**DATA SECTION**
________________
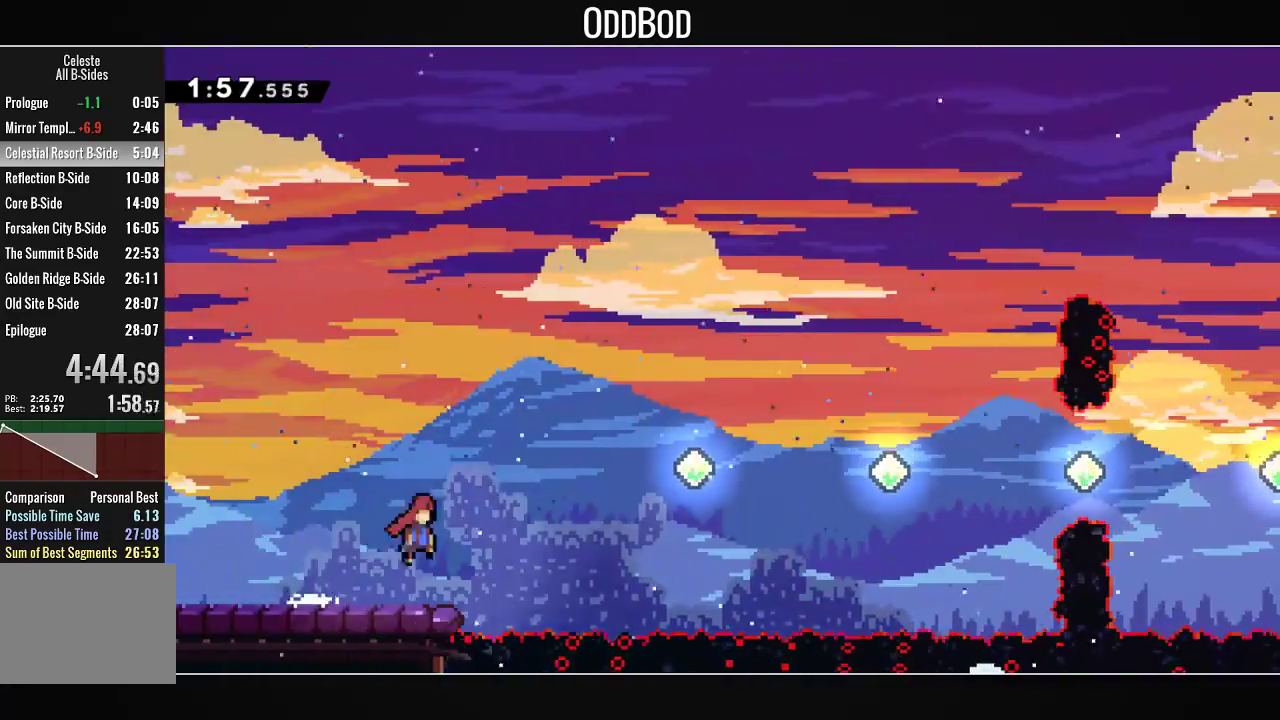
{"buttons": ["CROSS", "R1", "DPAD_UP", "DPAD_RIGHT"], "left_stick": "center", "right_stick": "center", "events": [[300, "DPAD_UP", "down"], [367, "R1", "down"]]}
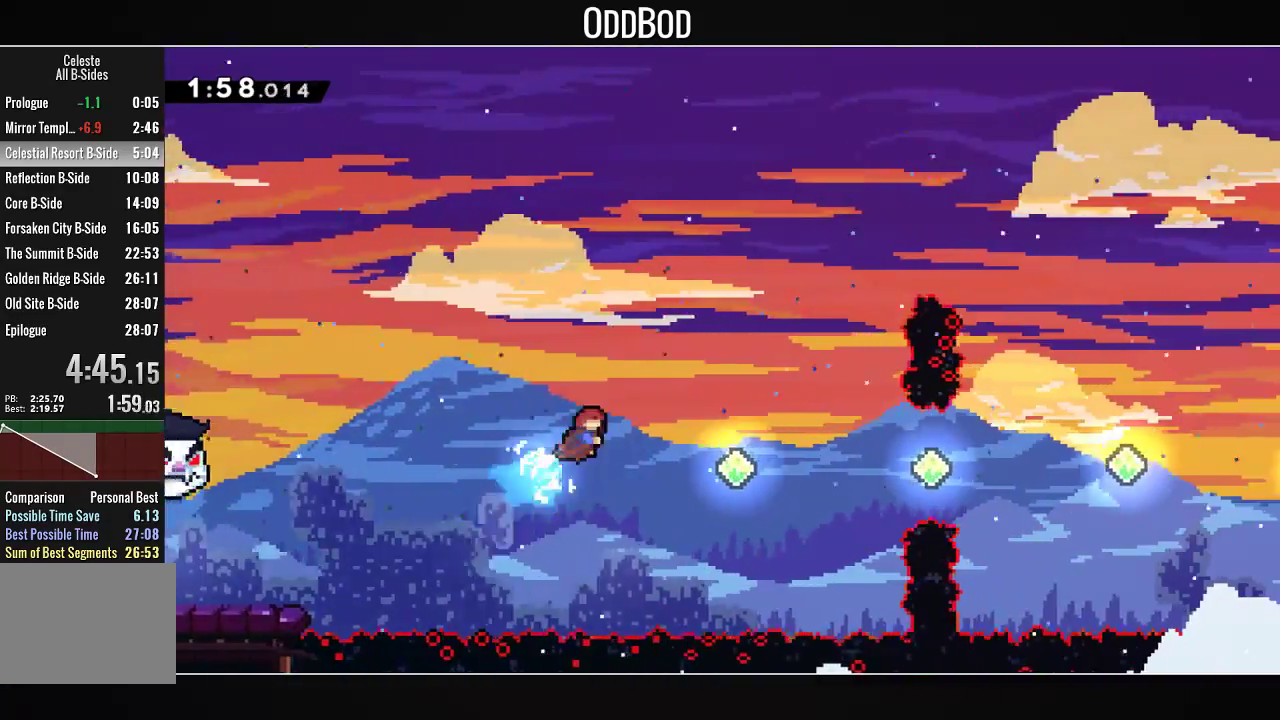
{"buttons": ["R1", "DPAD_RIGHT"], "left_stick": "center", "right_stick": "center", "events": [[33, "CROSS", "up"], [33, "DPAD_UP", "up"], [33, "R1", "up"], [333, "DPAD_RIGHT", "up"], [400, "DPAD_RIGHT", "down"], [467, "R1", "down"]]}
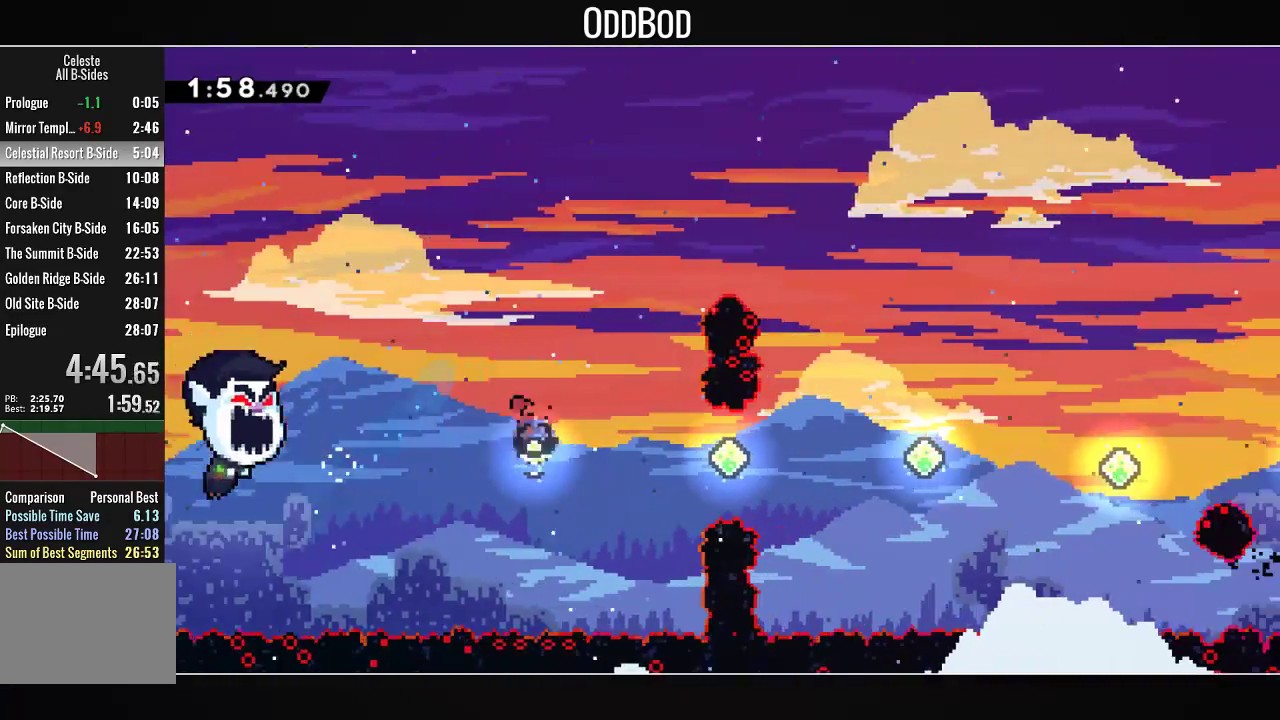
{"buttons": ["DPAD_RIGHT"], "left_stick": "center", "right_stick": "center", "events": [[133, "R1", "up"], [300, "R1", "down"], [500, "R1", "up"]]}
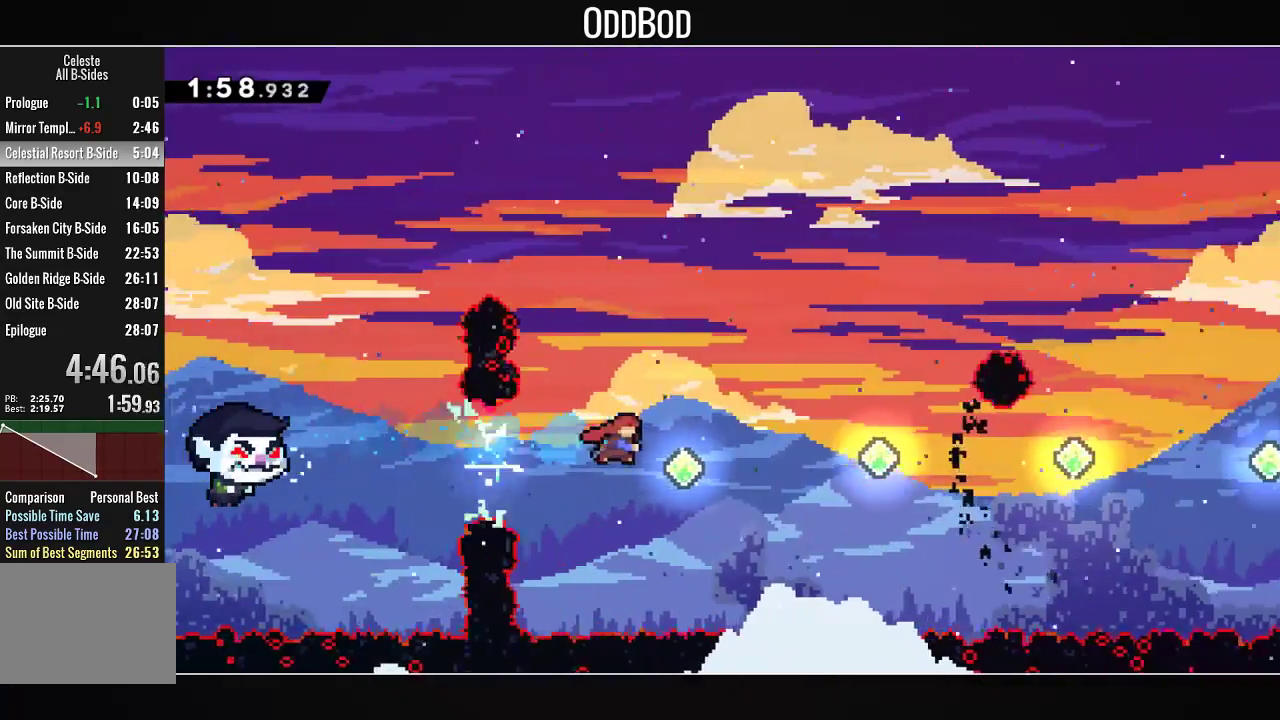
{"buttons": ["R1", "DPAD_RIGHT"], "left_stick": "center", "right_stick": "center", "events": [[133, "R1", "down"], [333, "R1", "up"], [500, "R1", "down"]]}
________________
**ASSIGNMENT**
Could each line of the data be written out exactly, with no pictures included?

**SOLVED PROBLEM**
{"buttons": ["CROSS", "R1", "DPAD_UP", "DPAD_RIGHT"], "left_stick": "center", "right_stick": "center", "events": [[300, "DPAD_UP", "down"], [367, "R1", "down"]]}
{"buttons": ["R1", "DPAD_RIGHT"], "left_stick": "center", "right_stick": "center", "events": [[33, "CROSS", "up"], [33, "DPAD_UP", "up"], [33, "R1", "up"], [333, "DPAD_RIGHT", "up"], [400, "DPAD_RIGHT", "down"], [467, "R1", "down"]]}
{"buttons": ["DPAD_RIGHT"], "left_stick": "center", "right_stick": "center", "events": [[133, "R1", "up"], [300, "R1", "down"], [500, "R1", "up"]]}
{"buttons": ["R1", "DPAD_RIGHT"], "left_stick": "center", "right_stick": "center", "events": [[133, "R1", "down"], [333, "R1", "up"], [500, "R1", "down"]]}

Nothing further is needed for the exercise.